A new study by Harvard University researchers has added further weight to a suspected link between air pollution and autism spectrum disorders.
The researchers found that women who had been exposed to high levels of air pollution in their third trimester of pregnancy were up to twice as likely to give birth to a child with autism than mothers who lived in regions where the air was cleaner.
The study also found that the higher the exposure to fine particulates - the type of air pollution emitted by fires, industry and car exhausts - the higher a mother's risk of giving birth to a child with autism.
The research has been published in Environmental Health Perspectives, and the scientists hope it will shed some light on why the rate of autism continues to increase around the developed world. Currently the disorder affects 1 percent of the global population, but in the US that rate is as high as one in 68 children.
Back in 2010, a smaller study also found a similar connection between autism and a mother's exposure to pollutants, but this is the first US-wide research.
In order to assess the link, the scientists from Harvard University looked at children born to the 116,430 women who had taken part in the unrelated Nurses' Health Study II, which started in 1989.
The longevity of this study meant that the researchers were able to look at where the women lived while pregnancy and the levels of fine particulate pollution in those regions.
Using the data, the researchers were able to compare the prenatal histories of 245 children with autism spectrum disorder to 1,522 children who had developed normally.

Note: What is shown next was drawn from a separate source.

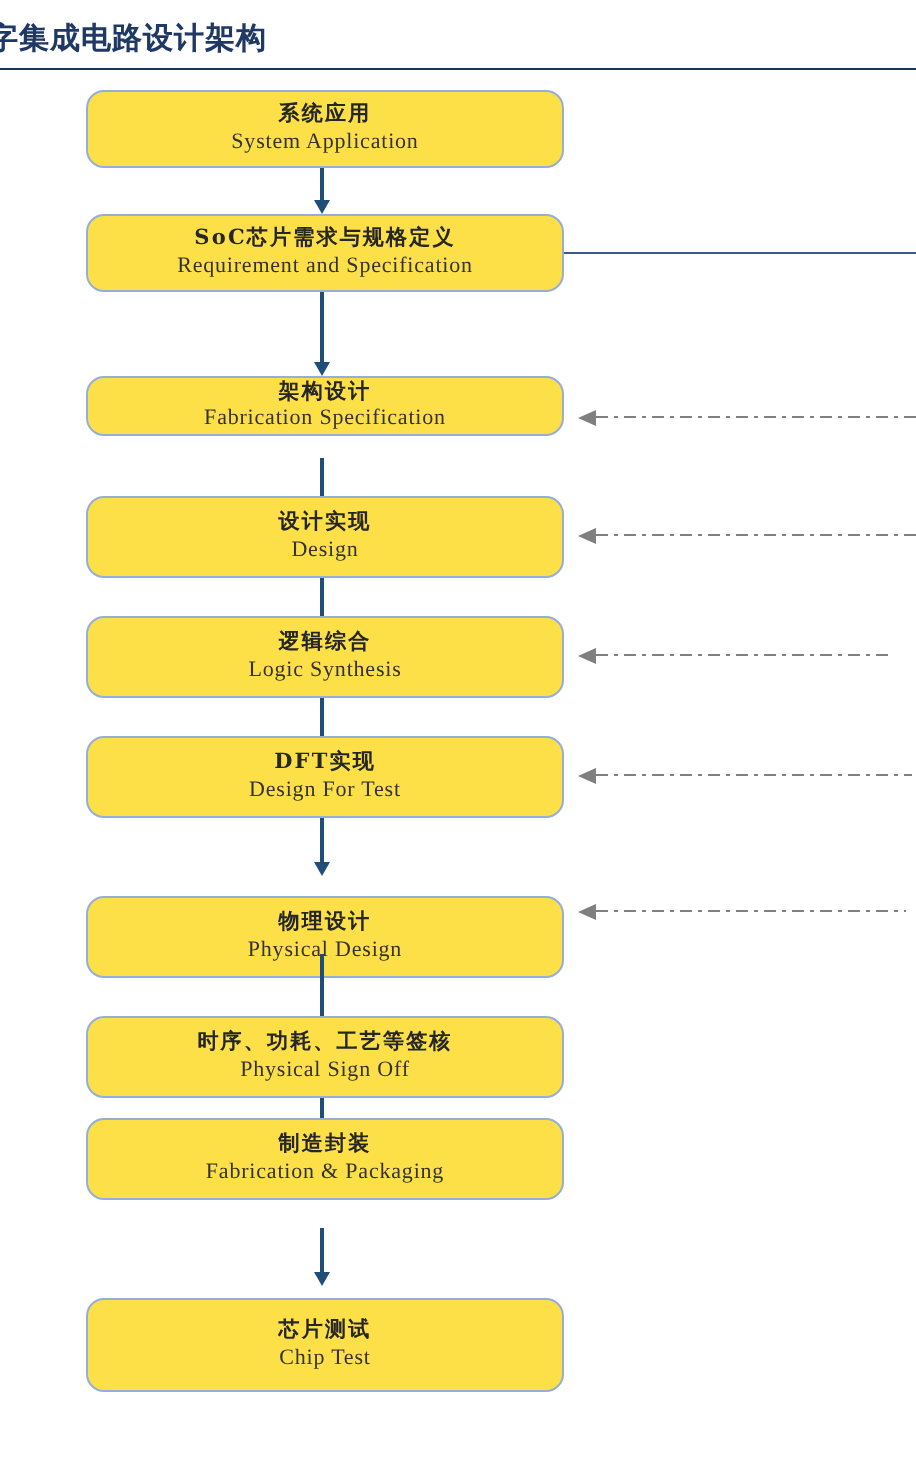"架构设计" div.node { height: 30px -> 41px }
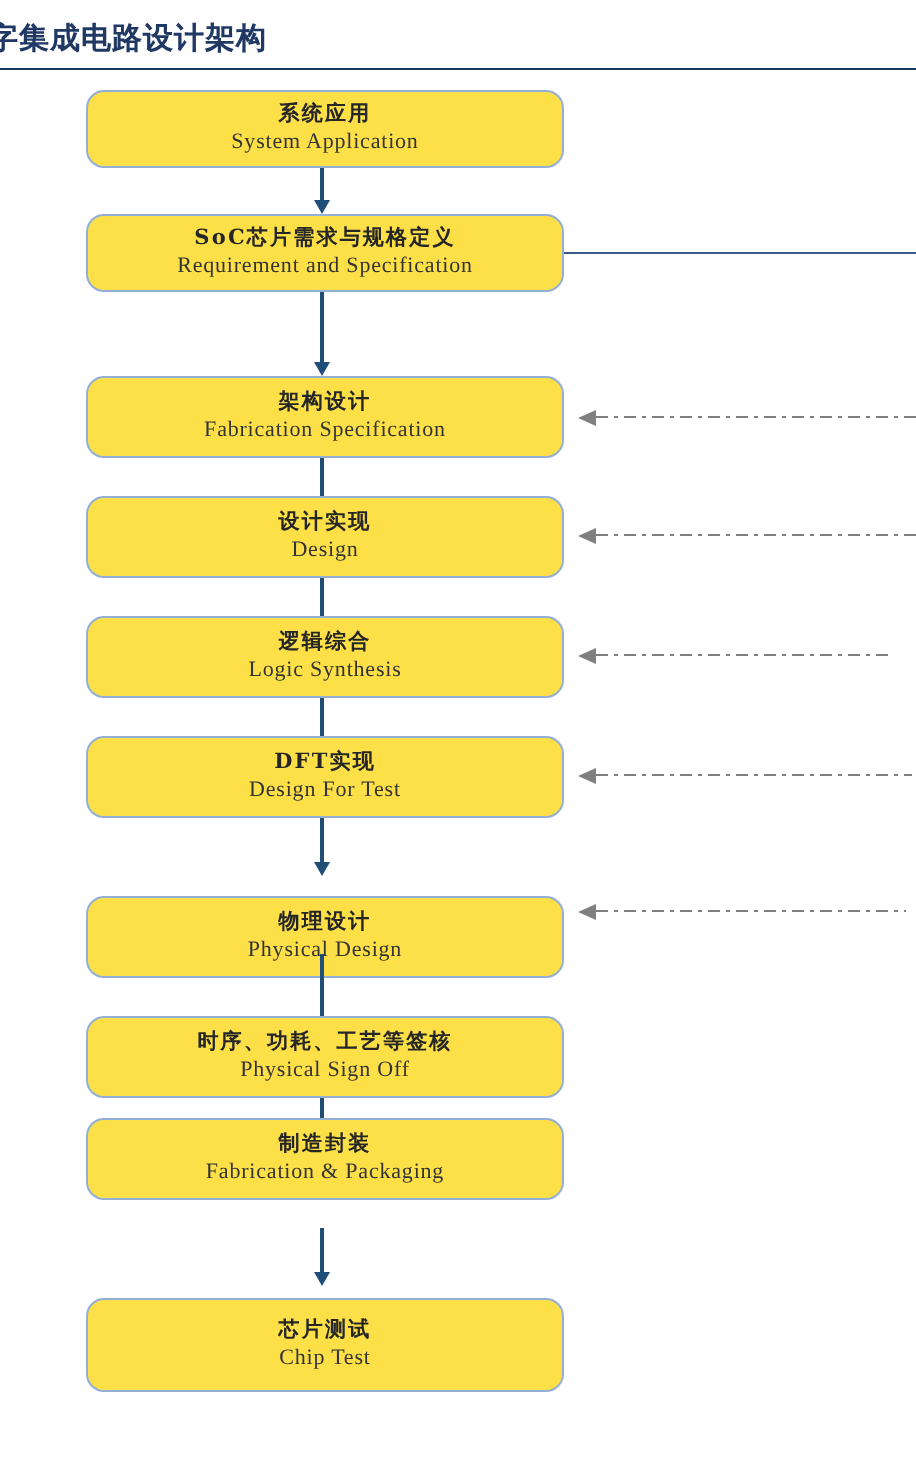"时序、功耗、工艺等签核" div.node { html: <div> <div>时序、功耗、工艺等签核</div> <div>Physical Sign Off</div> </div> -> none }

All were born between 1990 and 2002.
They found that there was no link between autism and the amount of air pollution a woman was exposed to in early pregnancy, or after the child was born. But high exposure during the third trimester doubled the risk of autism spectrum disorder.

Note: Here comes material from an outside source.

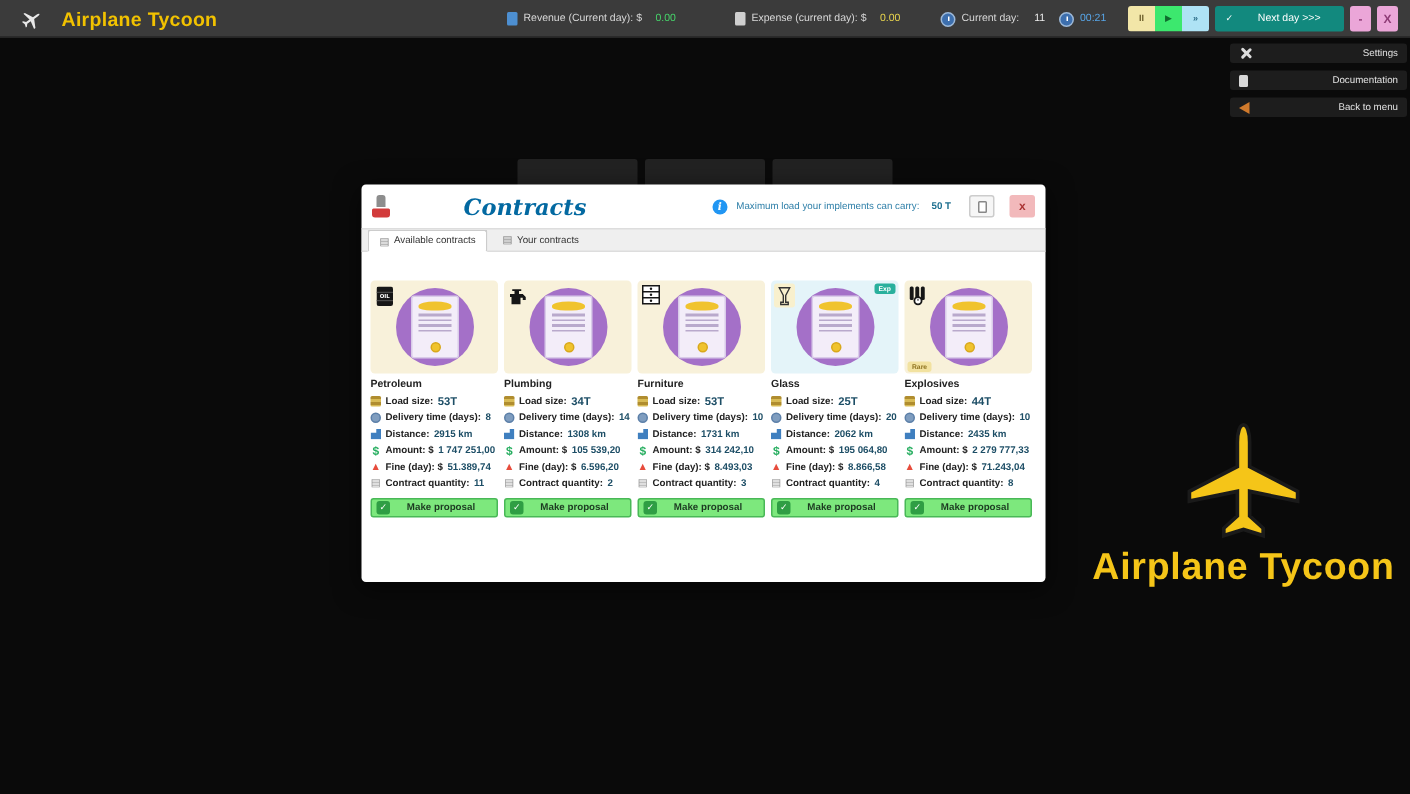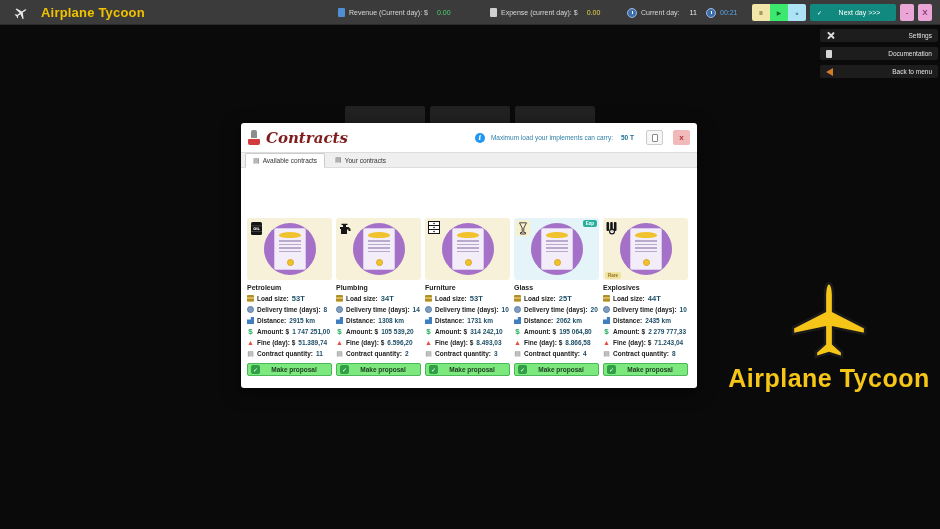"Contracts" .m-title { color: #7f1d1d -> #0369a1; margin-left: none -> 43px }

"We found an association that was specific to pregnancy and especially to the third trimester, identifying a window, which might shed a light on processes that are happening that can lead to autism," Marc Weisskopf, the lead author of the research, told NBC News.
He also told Sharon Begley from Reuters that evidence that a pregnant woman's pollution exposure affects her child's risk of autism "is becoming quite strong".
Scientists still aren't sure how pollutants could be involved in autism risk, but it's thought that these fine particles could potentially penetrate cells and lead to brain disruptions.
However, it's still very early days and we can in no way say that pollution causes autism. All we know is that there's more there to investigate, and this new research gives us a solid starting point.
In fact, in general, researchers still don't know a whole lot about how autism is caused, but we're getting closer to figuring it out.
Right now, scientists are sequencing the DNA of more than 10,000 families affected by the disorder to try to find some answers. And earlier this year researchers from John Hopkins University in the US found that a compound in broccoli sprouts can help to improve autism symptoms.
The only thing we know for certain, after a study of more than 1.25 million children, is that there is NO link between autism and vaccines.
Hopefully in 2015 we'll take some more big steps towards figuring out this disruptive disorder, and finding potential new treatments for sufferers.